Une deuxième sujet risque aussi de faire des vagues. Il s’agit de la « garantie rurale » avec une « instauration d’une surface minimale de développement communal d’au moins un hectare », adoptée par le Sénat. Pour le rapporteur, cette mesure a fait l’objet de « malentendus », considérée à tort comme dérogatoire. Or cette surface, dans le texte voté par le Sénat, est couverte dans les décomptes régionaux du ZAN. Le gouvernement a proposé des modalités différentes : permettre un droit minimum de 1 % de la surface urbanisée.
Deux grands enjeux : le décompte des grands projets et la définition précise des espaces artificialisés
Le Sénat veut aussi se montrer extrêmement vigilant sur la façon de prendre en compte ou non les grands projets d’aménagements, et notamment les sites industriels d’intérêt pour la souveraineté économique. Ils ne veulent pas que ces surfaces soient imputées à la collectivité qui les accueille. Au Sénat, Christophe Béchu avait évoqué la piste d’un « compté à part », c’est-à-dire un décompte national puis une répartition des chiffres par région. De son côté, le ministre de l’Économie et Finances s’est placé aux côtés des sénateurs en plaidant pour une exemption de l’industrie du « zéro artificialisation nette ». Ce désaccord gouvernemental n’est pas encore arbitré.

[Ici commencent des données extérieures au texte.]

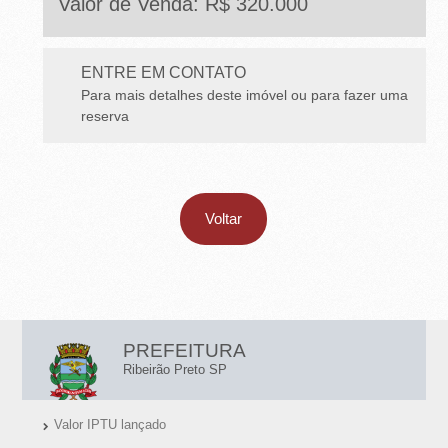
Valor de Venda: R$ 320.000
ENTRE EM CONTATO
Para mais detalhes deste imóvel ou para fazer uma
reserva
Voltar
L
PREFEITURA
I
Ribeirão Preto SP
N
Valor IPTU lançado
K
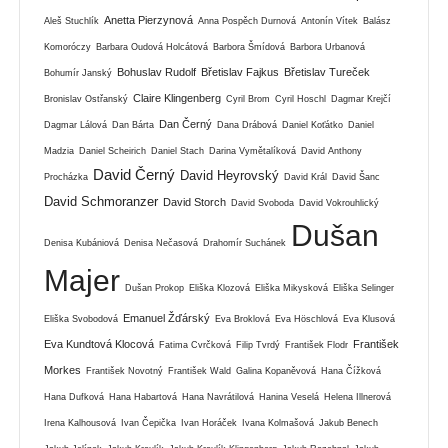
Anetta Pierzynová
Aleš Stuchlík
Anna Pospěch Durnová
Antonín Vítek
Balász
Komoróczy
Barbara Oudová Holcátová
Barbora Šmídová
Barbora Urbanová
Bohuslav Rudolf
Břetislav Fajkus
Břetislav Tureček
Bohumír Janský
Claire Klingenberg
Bronislav Ostřanský
Cyril Brom
Cyril Hoschl
Dagmar Krejčí
Dan Černý
Dagmar Lálová
Dan Bárta
Dana Drábová
Daniel Koťátko
Daniel
Madzia
Daniel Scheirich
Daniel Stach
Darina Vymětalíková
David Anthony
David Černý
David Heyrovský
Procházka
David Král
David Šanc
David Schmoranzer
David Storch
David Svoboda
David Vokrouhlický
Dušan
Denisa Kubániová
Denisa Nečasová
Drahomír Suchánek
Majer
Dušan Prokop
Eliška Klozová
Eliška Mikysková
Eliška Selinger
Emanuel Žďárský
Eliška Svobodová
Eva Broklová
Eva Höschlová
Eva Klusová
Eva Kundtová Klocová
František
Fatima Cvrčková
Filip Tvrdý
František Flodr
Morkes
František Novotný
František Wald
Galina Kopaněvová
Hana Čížková
Hana Dufková
Hana Habartová
Hana Navrátilová
Hanina Veselá
Helena Illnerová
Irena Kalhousová
Ivan Čepička
Ivan Horáček
Ivana Kolmašová
Jakub Benech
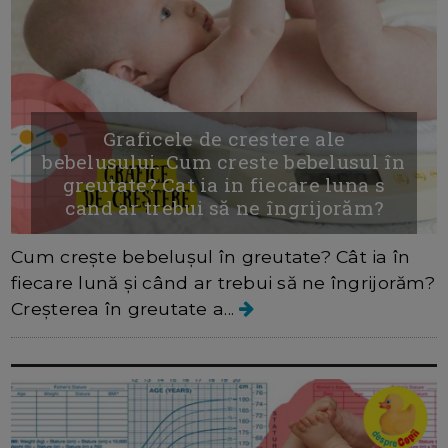
Graficele de crestere ale
bebelusului. Cum creste bebelusul în
greutate? Cat ia in fiecare luna s
cand ar trebui să ne îngrijorăm?
Cum crește bebelușul în greutate? Cât ia în
fiecare lună și când ar trebui să ne îngrijorăm?
Creșterea în greutate a...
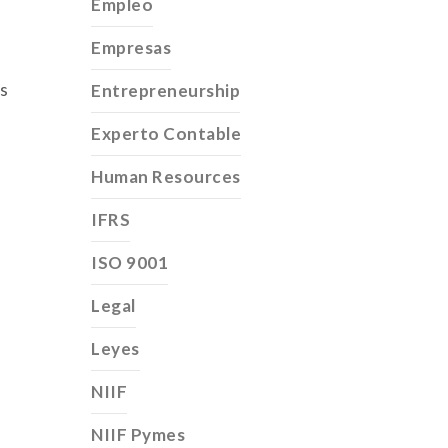
Empleo
Empresas
as
Entrepreneurship
Experto Contable
Human Resources
IFRS
ISO 9001
Legal
Leyes
NIIF
NIIF Pymes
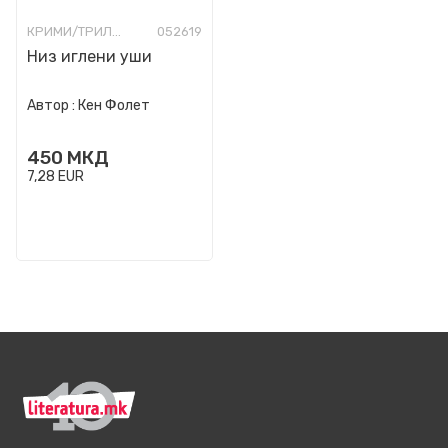
КРИМИ/ТРИЛЕР
052619
Низ иглени уши
Автор :
Кен Фолет
450
МКД
7,28
EUR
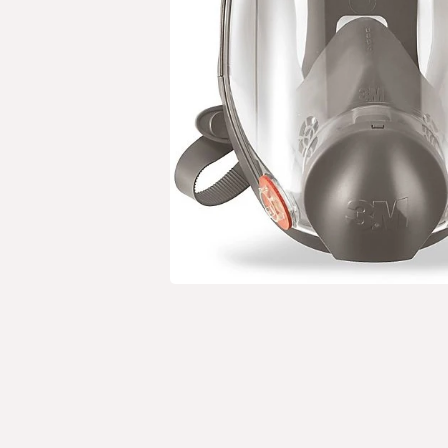
Open media 1 in modaal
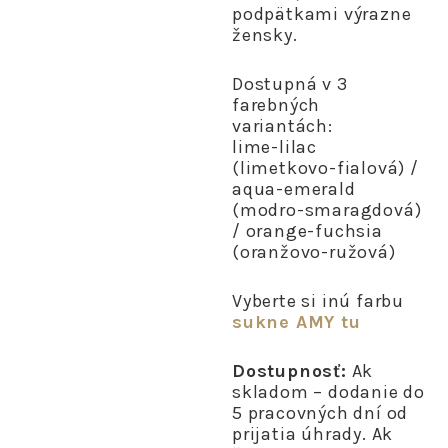
podpätkami výrazne
žensky.
Dostupná v 3
farebných
variantách:
lime-lilac
(limetkovo-fialová) /
aqua-emerald
(modro-smaragdová)
/ orange-fuchsia
(oranžovo-ružová)
Vyberte si inú farbu
sukne AMY tu
Dostupnosť:
Ak
skladom – dodanie do
5 pracovných dní od
prijatia úhrady. Ak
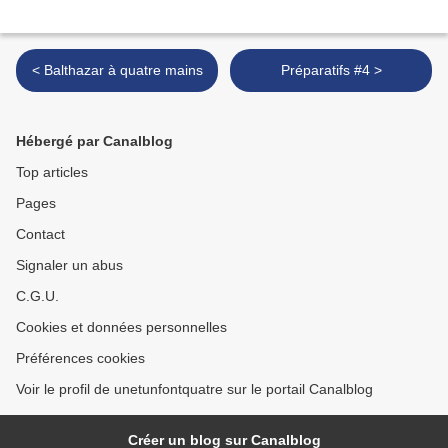
< Balthazar à quatre mains
Préparatifs #4 >
Hébergé par Canalblog
Top articles
Pages
Contact
Signaler un abus
C.G.U.
Cookies et données personnelles
Préférences cookies
Voir le profil de unetunfontquatre sur le portail Canalblog
Créer un blog sur Canalblog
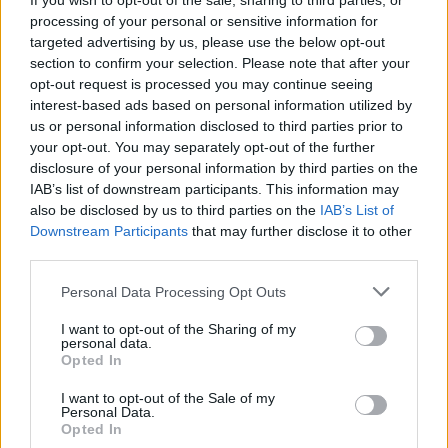
If you wish to opt-out of the sale, sharing to third parties, or
processing of your personal or sensitive information for
targeted advertising by us, please use the below opt-out
section to confirm your selection. Please note that after your
opt-out request is processed you may continue seeing
interest-based ads based on personal information utilized by
us or personal information disclosed to third parties prior to
your opt-out. You may separately opt-out of the further
disclosure of your personal information by third parties on the
IAB’s list of downstream participants. This information may
also be disclosed by us to third parties on the
IAB’s List of
Downstream Participants
that may further disclose it to other
third parties.
Please note that this website/app uses one or more Google
Personal Data Processing Opt Outs
services and may gather and store information including but
not limited to your visit or usage behaviour. You may click to
I want to opt-out of the Sharing of my
personal data.
grant or deny consent to Google and its third-party tags to
Opted In
use your data for below specified purposes in below Google
Meccs Center
consent section.
I want to opt-out of the Sale of my
Personal Data.
Opted In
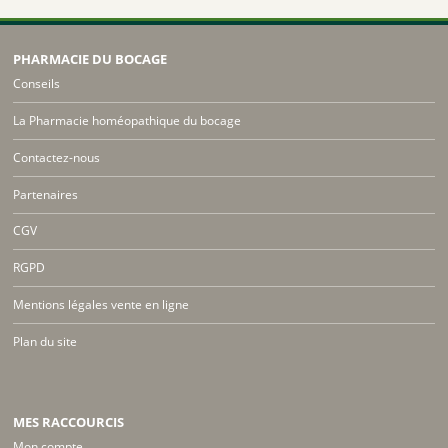
PHARMACIE DU BOCAGE
Conseils
La Pharmacie homéopathique du bocage
Contactez-nous
Partenaires
CGV
RGPD
Mentions légales vente en ligne
Plan du site
MES RACCOURCIS
Mon compte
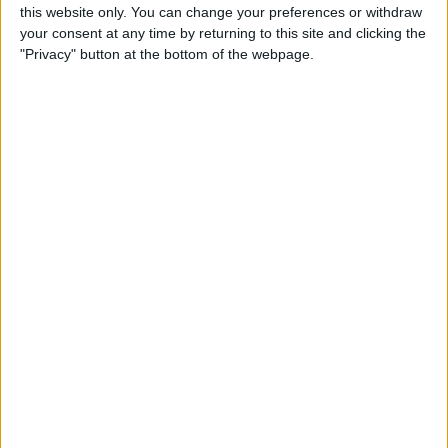
this website only. You can change your preferences or withdraw
Australia
your consent at any time by returning to this site and clicking the
Yhdysvallat
"Privacy" button at the bottom of the webpage.
Kutonen
Discovery+
22.00
Women's Olympic Games
Lohkovaihe
Uusi-Seelanti
Ranska
Kutonen
Discovery+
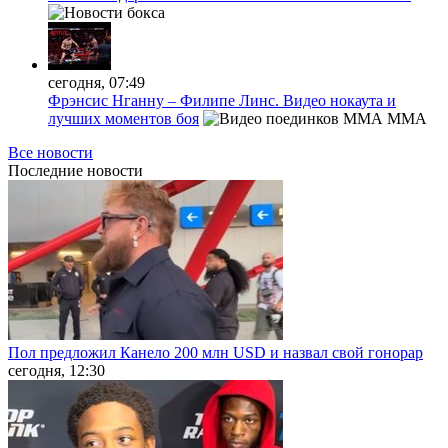
сегодня, 07:49
Фрэнсис Нганну – Филипе Линс. Видео нокаута и
лучших моментов боя
MMA
Все новости
Последние
новости
Пол предложил Канело 200 млн USD и назвал свой гонорар
сегодня, 12:30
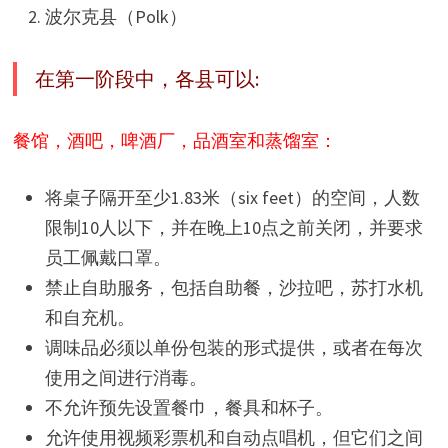
波尔克县（Polk）
在第一阶段中，各县可以:
餐馆，酒吧，啤酒厂，品酒室和蒸馏室：
将桌子隔开至少1.83米（six feet）的空间，人数
限制10人以下，并在晚上10点之前关闭，并要求
员工佩戴口罩。
禁止自助服务，包括自助餐，沙拉吧，苏打水机
和自充机。
调味品必须以单份包装的形式提供，或者在每次
使用之间进行消毒。
不允许预先设置餐巾，餐具和杯子。
允许使用视频彩票机和自动点唱机，但它们之间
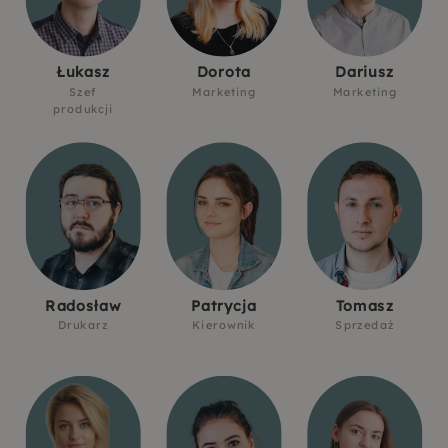
Łukasz
Dorota
Dariusz
Szef
Marketing
Marketing
produkcji
Radosław
Patrycja
Tomasz
Drukarz
Kierownik
Sprzedaż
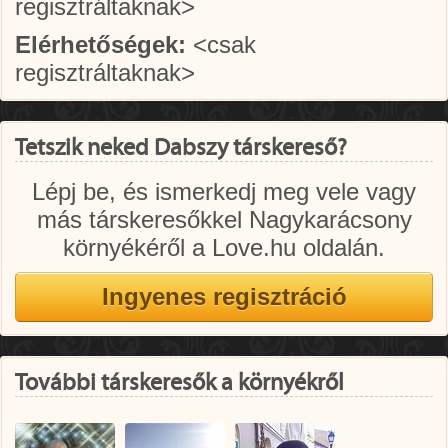
regisztráltaknak>
Elérhetőségek:
<csak
regisztráltaknak>
Tetszik neked Dabszy társkereső?
Lépj be, és ismerkedj meg vele vagy
más társkeresőkkel Nagykarácsony
környékéről a Love.hu oldalán.
További társkeresők a környékről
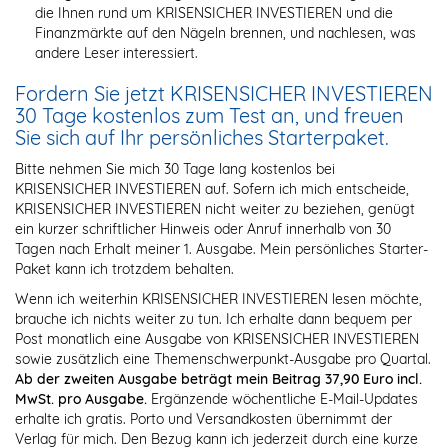
die Ihnen rund um KRISENSICHER INVESTIEREN und die
Finanzmärkte auf den Nägeln brennen, und nachlesen, was
andere Leser interessiert.
Fordern Sie jetzt KRISENSICHER INVESTIEREN
30 Tage kostenlos zum Test an, und freuen
Sie sich auf Ihr persönliches Starterpaket.
Bitte nehmen Sie mich 30 Tage lang kostenlos bei
KRISENSICHER INVESTIEREN auf. Sofern ich mich entscheide,
KRISENSICHER INVESTIEREN nicht weiter zu beziehen, genügt
ein kurzer schriftlicher Hinweis oder Anruf innerhalb von 30
Tagen nach Erhalt meiner 1. Ausgabe. Mein persönliches Starter-
Paket kann ich trotzdem behalten.
Wenn ich weiterhin KRISENSICHER INVESTIEREN lesen möchte,
brauche ich nichts weiter zu tun. Ich erhalte dann bequem per
Post monatlich eine Ausgabe von KRISENSICHER INVESTIEREN
sowie zusätzlich eine Themenschwerpunkt-Ausgabe pro Quartal.
Ab der zweiten Ausgabe beträgt mein Beitrag 37,90 Euro incl.
MwSt. pro Ausgabe.
Ergänzende wöchentliche E-Mail-Updates
erhalte ich gratis. Porto und Versandkosten übernimmt der
Verlag für mich. Den Bezug kann ich jederzeit durch eine kurze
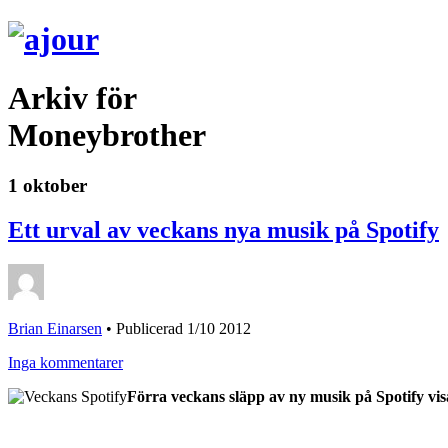
Arkiv för
Moneybrother
1 oktober
Ett urval av veckans nya musik på Spotify
Brian Einarsen
•
Publicerad 1/10 2012
Inga kommentarer
Förra veckans släpp av ny musik på Spotify visa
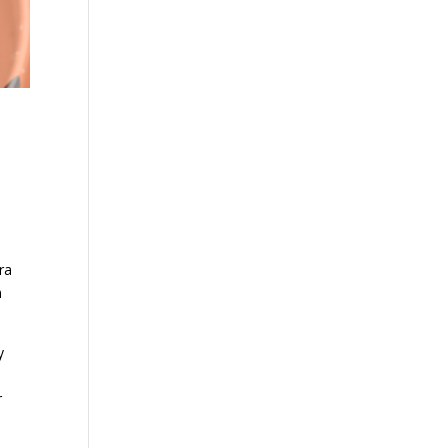
ra
n
y
r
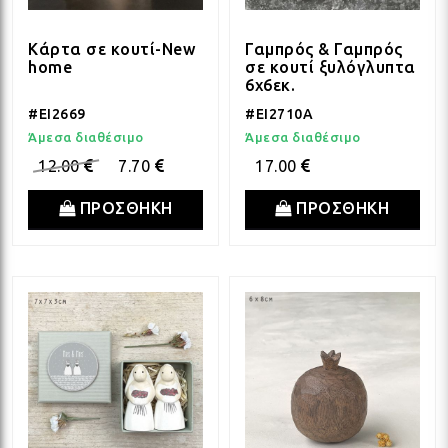
Κάρτα σε κουτί-New
Γαμπρός & Γαμπρός
home
σε κουτί ξυλόγλυπτα
6x6εκ.
#EI2669
#EI2710A
Άμεσα διαθέσιμο
Άμεσα διαθέσιμο
12.00
7.70
17.00
ΠΡΟΣΘΗΚΗ
ΠΡΟΣΘΗΚΗ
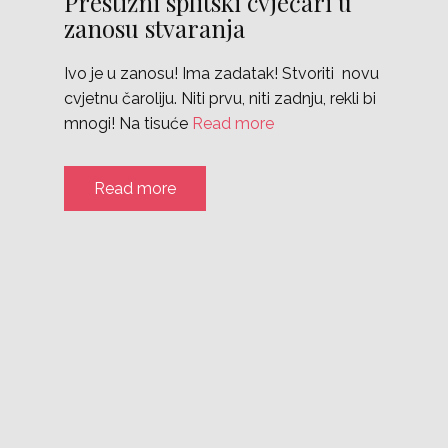
Prestižni splitski cvjećari u
zanosu stvaranja
Ivo je u zanosu! Ima zadatak! Stvoriti novu
cvjetnu čaroliju. Niti prvu, niti zadnju, rekli bi
mnogi! Na tisuće
Read more
Read more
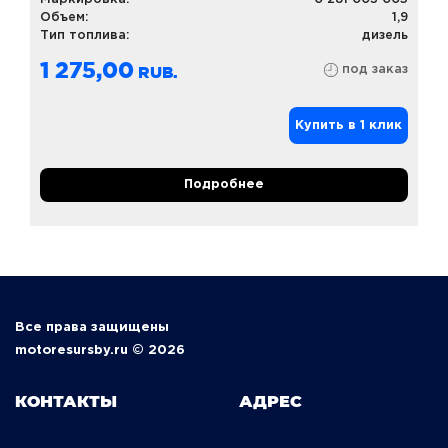
Объем:
1,9
Тип топлива:
дизель
1 275,00
под заказ
Купить в 1 клик
Подробнее
Все права защищены
motoresursby.ru © 2026
КОНТАКТЫ
АДРЕС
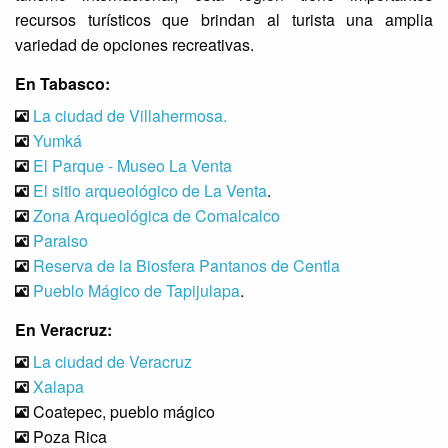
recursos turísticos que brindan al turista una amplia
variedad de opciones recreativas.
En Tabasco:
La ciudad de Villahermosa.
Yumká
El Parque - Museo La Venta
El sitio arqueológico de La Venta
.
Zona Arqueológica de Comalcalco
Paraiso
Reserva de la Biosfera Pantanos de Centla
Pueblo Mágico de Tapijulapa
.
En Veracruz:
La ciudad de Veracruz
Xalapa
Coatepec, pueblo mágico
Poza Rica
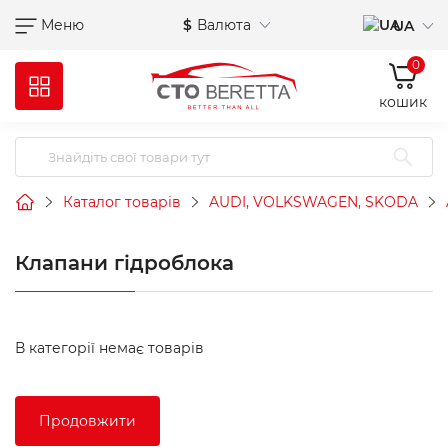
Меню
$
Валюта
UA
0
кошик
Каталог товарів
AUDI, VOLKSWAGEN, SKODA
Клапани гідроблока
В категорії немає товарів
Продовжити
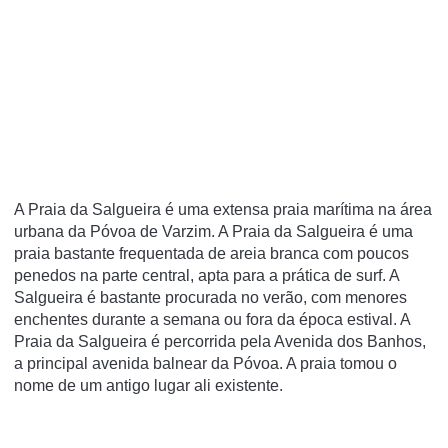
A Praia da Salgueira é uma extensa praia marítima na área
urbana da Póvoa de Varzim. A Praia da Salgueira é uma
praia bastante frequentada de areia branca com poucos
penedos na parte central, apta para a prática de surf. A
Salgueira é bastante procurada no verão, com menores
enchentes durante a semana ou fora da época estival. A
Praia da Salgueira é percorrida pela Avenida dos Banhos,
a principal avenida balnear da Póvoa. A praia tomou o
nome de um antigo lugar ali existente.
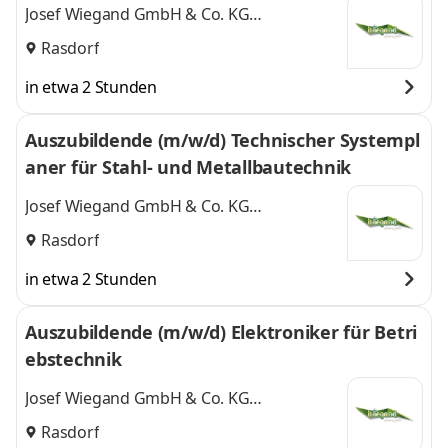
Josef Wiegand GmbH & Co. KG
Freizeiteinrichtungen
Rasdorf
in etwa 2 Stunden
Auszubildende (m/w/d) Technischer Systempl
aner für Stahl- und Metallbautechnik
Josef Wiegand GmbH & Co. KG
Freizeiteinrichtungen
Rasdorf
in etwa 2 Stunden
Auszubildende (m/w/d) Elektroniker für Betri
ebstechnik
Josef Wiegand GmbH & Co. KG
Freizeiteinrichtungen
Rasdorf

Autre point d’achoppement possible : la nomenclature des surfaces artificialisées et de celles qui n’en sont pas. Le décret du 29 avril 2022 considère les surfaces de « pelouses rases à usage résidentiel » comme des espaces artificialisés. Les sénateurs, dans le texte, poussaient au contraire à faire des jardins pavillonnaires des espaces considérés comme non artificialisés.
Un éventuel texte législatif et des décrets qui satisferont tout le monde en juillet ne signeront pas pour autant la fin de l’histoire. Il faudra ensuite se pencher sur le financement du ZAN, sa fiscalité, bref tout l’accompagnement budgétaire, pour aider les communes à reconvertir des friches par exemple ou reboiser. Jean-Baptiste Blanc estime que la mission sénatoriale doit se pencher le plus tôt possible sur cette question, avant les débats budgétaires de fin d’année.
Pour ne rien arranger à l’affaire, le Sénat va être pris dans les élections sénatoriales, complexifiant les travaux de septembre. L’intensification des déplacements dans les circonscriptions met toutefois en valeur un sentiment général : « Le ZAN, c’est LE sujet du moment », constate Jean-Baptiste Blanc. D’où la nécessité de sortir rapidement de l’impasse.